[Collected data entries]

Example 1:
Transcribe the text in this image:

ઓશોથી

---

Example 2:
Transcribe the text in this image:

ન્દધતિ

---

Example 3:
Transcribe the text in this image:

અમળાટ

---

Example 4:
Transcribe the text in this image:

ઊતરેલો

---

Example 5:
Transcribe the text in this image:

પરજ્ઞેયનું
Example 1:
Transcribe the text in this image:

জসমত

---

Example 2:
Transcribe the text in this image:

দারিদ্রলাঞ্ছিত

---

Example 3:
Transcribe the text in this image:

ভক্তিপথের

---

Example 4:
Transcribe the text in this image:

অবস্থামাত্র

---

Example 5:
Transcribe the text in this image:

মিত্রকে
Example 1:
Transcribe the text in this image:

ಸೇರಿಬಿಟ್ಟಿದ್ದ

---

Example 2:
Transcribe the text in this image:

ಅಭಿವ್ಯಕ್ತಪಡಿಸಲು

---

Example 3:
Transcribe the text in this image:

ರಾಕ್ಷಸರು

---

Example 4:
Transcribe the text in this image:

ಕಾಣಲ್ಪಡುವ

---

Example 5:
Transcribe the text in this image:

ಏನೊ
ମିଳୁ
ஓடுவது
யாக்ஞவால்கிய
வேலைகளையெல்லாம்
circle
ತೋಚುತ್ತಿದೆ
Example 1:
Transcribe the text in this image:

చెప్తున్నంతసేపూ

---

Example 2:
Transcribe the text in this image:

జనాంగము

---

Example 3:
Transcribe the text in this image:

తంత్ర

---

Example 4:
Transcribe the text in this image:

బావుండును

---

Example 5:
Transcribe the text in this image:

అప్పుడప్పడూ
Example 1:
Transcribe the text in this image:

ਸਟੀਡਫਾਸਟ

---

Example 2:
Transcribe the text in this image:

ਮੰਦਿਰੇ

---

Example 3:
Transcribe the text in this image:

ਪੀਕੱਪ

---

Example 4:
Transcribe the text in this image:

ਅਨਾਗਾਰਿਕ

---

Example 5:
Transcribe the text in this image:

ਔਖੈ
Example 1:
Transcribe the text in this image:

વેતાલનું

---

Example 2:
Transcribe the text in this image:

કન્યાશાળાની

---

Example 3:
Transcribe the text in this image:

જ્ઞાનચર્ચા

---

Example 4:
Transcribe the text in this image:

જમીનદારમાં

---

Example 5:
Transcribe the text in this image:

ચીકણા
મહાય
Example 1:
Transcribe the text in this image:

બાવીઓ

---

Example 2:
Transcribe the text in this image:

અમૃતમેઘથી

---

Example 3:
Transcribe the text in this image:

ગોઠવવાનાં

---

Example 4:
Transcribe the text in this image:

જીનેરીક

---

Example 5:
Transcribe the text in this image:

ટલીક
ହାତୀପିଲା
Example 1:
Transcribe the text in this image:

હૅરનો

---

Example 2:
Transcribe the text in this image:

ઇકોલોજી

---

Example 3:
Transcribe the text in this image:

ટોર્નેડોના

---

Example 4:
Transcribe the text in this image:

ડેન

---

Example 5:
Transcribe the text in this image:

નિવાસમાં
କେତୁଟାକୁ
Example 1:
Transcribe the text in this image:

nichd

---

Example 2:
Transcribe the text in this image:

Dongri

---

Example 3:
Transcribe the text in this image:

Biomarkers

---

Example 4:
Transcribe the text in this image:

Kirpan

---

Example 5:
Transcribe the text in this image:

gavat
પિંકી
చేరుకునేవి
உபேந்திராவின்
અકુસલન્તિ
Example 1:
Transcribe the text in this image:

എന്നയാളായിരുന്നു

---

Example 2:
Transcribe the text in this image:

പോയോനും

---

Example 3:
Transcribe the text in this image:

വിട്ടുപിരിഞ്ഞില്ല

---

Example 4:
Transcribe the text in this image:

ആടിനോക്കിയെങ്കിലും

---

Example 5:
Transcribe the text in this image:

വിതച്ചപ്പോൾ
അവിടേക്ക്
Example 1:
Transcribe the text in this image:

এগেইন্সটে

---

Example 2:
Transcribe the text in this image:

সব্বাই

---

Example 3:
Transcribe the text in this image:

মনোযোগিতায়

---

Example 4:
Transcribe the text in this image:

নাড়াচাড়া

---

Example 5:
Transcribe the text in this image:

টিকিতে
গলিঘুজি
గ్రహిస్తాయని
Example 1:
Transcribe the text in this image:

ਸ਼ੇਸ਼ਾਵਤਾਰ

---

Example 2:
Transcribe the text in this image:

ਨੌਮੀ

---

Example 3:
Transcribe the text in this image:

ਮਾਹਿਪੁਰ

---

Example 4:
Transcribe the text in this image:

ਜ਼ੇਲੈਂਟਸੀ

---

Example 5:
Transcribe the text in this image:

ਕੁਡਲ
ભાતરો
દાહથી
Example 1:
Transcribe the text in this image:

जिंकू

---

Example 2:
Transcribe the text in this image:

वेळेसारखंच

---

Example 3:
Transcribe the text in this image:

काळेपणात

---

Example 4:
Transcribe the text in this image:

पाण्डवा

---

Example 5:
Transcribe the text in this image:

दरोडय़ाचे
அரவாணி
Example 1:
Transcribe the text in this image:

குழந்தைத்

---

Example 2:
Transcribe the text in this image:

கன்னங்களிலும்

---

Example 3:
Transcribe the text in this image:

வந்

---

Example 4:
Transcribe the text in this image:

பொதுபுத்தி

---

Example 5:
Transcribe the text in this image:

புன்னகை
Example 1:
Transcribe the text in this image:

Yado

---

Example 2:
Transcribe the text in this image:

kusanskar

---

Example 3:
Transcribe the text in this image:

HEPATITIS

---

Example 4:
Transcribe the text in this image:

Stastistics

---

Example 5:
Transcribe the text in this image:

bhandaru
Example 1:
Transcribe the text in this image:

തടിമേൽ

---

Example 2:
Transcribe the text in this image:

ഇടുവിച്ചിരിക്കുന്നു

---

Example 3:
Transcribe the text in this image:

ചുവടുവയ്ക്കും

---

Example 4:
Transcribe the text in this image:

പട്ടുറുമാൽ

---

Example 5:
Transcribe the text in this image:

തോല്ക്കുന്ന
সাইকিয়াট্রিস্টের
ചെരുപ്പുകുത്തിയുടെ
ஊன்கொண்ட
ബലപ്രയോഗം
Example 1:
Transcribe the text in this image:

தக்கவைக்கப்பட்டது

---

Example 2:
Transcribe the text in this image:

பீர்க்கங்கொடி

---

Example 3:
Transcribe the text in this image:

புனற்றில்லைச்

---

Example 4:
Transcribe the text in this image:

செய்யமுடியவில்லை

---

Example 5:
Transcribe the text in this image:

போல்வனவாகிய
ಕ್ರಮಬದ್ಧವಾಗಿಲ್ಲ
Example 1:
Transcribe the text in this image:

◆ **Exercise**
Give the data back exactly as it stands.

◆ **Task answer**
Example 1:
Transcribe the text in this image:

ઓશોથી

---

Example 2:
Transcribe the text in this image:

ન્દધતિ

---

Example 3:
Transcribe the text in this image:

અમળાટ

---

Example 4:
Transcribe the text in this image:

ઊતરેલો

---

Example 5:
Transcribe the text in this image:

પરજ્ઞેયનું
Example 1:
Transcribe the text in this image:

জসমত

---

Example 2:
Transcribe the text in this image:

দারিদ্রলাঞ্ছিত

---

Example 3:
Transcribe the text in this image:

ভক্তিপথের

---

Example 4:
Transcribe the text in this image:

অবস্থামাত্র

---

Example 5:
Transcribe the text in this image:

মিত্রকে
Example 1:
Transcribe the text in this image:

ಸೇರಿಬಿಟ್ಟಿದ್ದ

---

Example 2:
Transcribe the text in this image:

ಅಭಿವ್ಯಕ್ತಪಡಿಸಲು

---

Example 3:
Transcribe the text in this image:

ರಾಕ್ಷಸರು

---

Example 4:
Transcribe the text in this image:

ಕಾಣಲ್ಪಡುವ

---

Example 5:
Transcribe the text in this image:

ಏನೊ
ମିଳୁ
ஓடுவது
யாக்ஞவால்கிய
வேலைகளையெல்லாம்
circle
ತೋಚುತ್ತಿದೆ
Example 1:
Transcribe the text in this image:

చెప్తున్నంతసేపూ

---

Example 2:
Transcribe the text in this image:

జనాంగము

---

Example 3:
Transcribe the text in this image:

తంత్ర

---

Example 4:
Transcribe the text in this image:

బావుండును

---

Example 5:
Transcribe the text in this image:

అప్పుడప్పడూ
Example 1:
Transcribe the text in this image:

ਸਟੀਡਫਾਸਟ

---

Example 2:
Transcribe the text in this image:

ਮੰਦਿਰੇ

---

Example 3:
Transcribe the text in this image:

ਪੀਕੱਪ

---

Example 4:
Transcribe the text in this image:

ਅਨਾਗਾਰਿਕ

---

Example 5:
Transcribe the text in this image:

ਔਖੈ
Example 1:
Transcribe the text in this image:

વેતાલનું

---

Example 2:
Transcribe the text in this image:

કન્યાશાળાની

---

Example 3:
Transcribe the text in this image:

જ્ઞાનચર્ચા

---

Example 4:
Transcribe the text in this image:

જમીનદારમાં

---

Example 5:
Transcribe the text in this image:

ચીકણા
મહાય
Example 1:
Transcribe the text in this image:

બાવીઓ

---

Example 2:
Transcribe the text in this image:

અમૃતમેઘથી

---

Example 3:
Transcribe the text in this image:

ગોઠવવાનાં

---

Example 4:
Transcribe the text in this image:

જીનેરીક

---

Example 5:
Transcribe the text in this image:

ટલીક
ହାତୀପିଲା
Example 1:
Transcribe the text in this image:

હૅરનો

---

Example 2:
Transcribe the text in this image:

ઇકોલોજી

---

Example 3:
Transcribe the text in this image:

ટોર્નેડોના

---

Example 4:
Transcribe the text in this image:

ડેન

---

Example 5:
Transcribe the text in this image:

નિવાસમાં
କେତୁଟାକୁ
Example 1:
Transcribe the text in this image:

nichd

---

Example 2:
Transcribe the text in this image:

Dongri

---

Example 3:
Transcribe the text in this image:

Biomarkers

---

Example 4:
Transcribe the text in this image:

Kirpan

---

Example 5:
Transcribe the text in this image:

gavat
પિંકી
చేరుకునేవి
உபேந்திராவின்
અકુસલન્તિ
Example 1:
Transcribe the text in this image:

എന്നയാളായിരുന്നു

---

Example 2:
Transcribe the text in this image:

പോയോനും

---

Example 3:
Transcribe the text in this image:

വിട്ടുപിരിഞ്ഞില്ല

---

Example 4:
Transcribe the text in this image:

ആടിനോക്കിയെങ്കിലും

---

Example 5:
Transcribe the text in this image:

വിതച്ചപ്പോൾ
അവിടേക്ക്
Example 1:
Transcribe the text in this image:

এগেইন্সটে

---

Example 2:
Transcribe the text in this image:

সব্বাই

---

Example 3:
Transcribe the text in this image:

মনোযোগিতায়

---

Example 4:
Transcribe the text in this image:

নাড়াচাড়া

---

Example 5:
Transcribe the text in this image:

টিকিতে
গলিঘুজি
గ్రహిస్తాయని
Example 1:
Transcribe the text in this image:

ਸ਼ੇਸ਼ਾਵਤਾਰ

---

Example 2:
Transcribe the text in this image:

ਨੌਮੀ

---

Example 3:
Transcribe the text in this image:

ਮਾਹਿਪੁਰ

---

Example 4:
Transcribe the text in this image:

ਜ਼ੇਲੈਂਟਸੀ

---

Example 5:
Transcribe the text in this image:

ਕੁਡਲ
ભાતરો
દાહથી
Example 1:
Transcribe the text in this image:

जिंकू

---

Example 2:
Transcribe the text in this image:

वेळेसारखंच

---

Example 3:
Transcribe the text in this image:

काळेपणात

---

Example 4:
Transcribe the text in this image:

पाण्डवा

---

Example 5:
Transcribe the text in this image:

दरोडय़ाचे
அரவாணி
Example 1:
Transcribe the text in this image:

குழந்தைத்

---

Example 2:
Transcribe the text in this image:

கன்னங்களிலும்

---

Example 3:
Transcribe the text in this image:

வந்

---

Example 4:
Transcribe the text in this image:

பொதுபுத்தி

---

Example 5:
Transcribe the text in this image:

புன்னகை
Example 1:
Transcribe the text in this image:

Yado

---

Example 2:
Transcribe the text in this image:

kusanskar

---

Example 3:
Transcribe the text in this image:

HEPATITIS

---

Example 4:
Transcribe the text in this image:

Stastistics

---

Example 5:
Transcribe the text in this image:

bhandaru
Example 1:
Transcribe the text in this image:

തടിമേൽ

---

Example 2:
Transcribe the text in this image:

ഇടുവിച്ചിരിക്കുന്നു

---

Example 3:
Transcribe the text in this image:

ചുവടുവയ്ക്കും

---

Example 4:
Transcribe the text in this image:

പട്ടുറുമാൽ

---

Example 5:
Transcribe the text in this image:

തോല്ക്കുന്ന
সাইকিয়াট্রিস্টের
ചെരുപ്പുകുത്തിയുടെ
ஊன்கொண்ட
ബലപ്രയോഗം
Example 1:
Transcribe the text in this image:

தக்கவைக்கப்பட்டது

---

Example 2:
Transcribe the text in this image:

பீர்க்கங்கொடி

---

Example 3:
Transcribe the text in this image:

புனற்றில்லைச்

---

Example 4:
Transcribe the text in this image:

செய்யமுடியவில்லை

---

Example 5:
Transcribe the text in this image:

போல்வனவாகிய
ಕ್ರಮಬದ್ಧವಾಗಿಲ್ಲ
Example 1:
Transcribe the text in this image:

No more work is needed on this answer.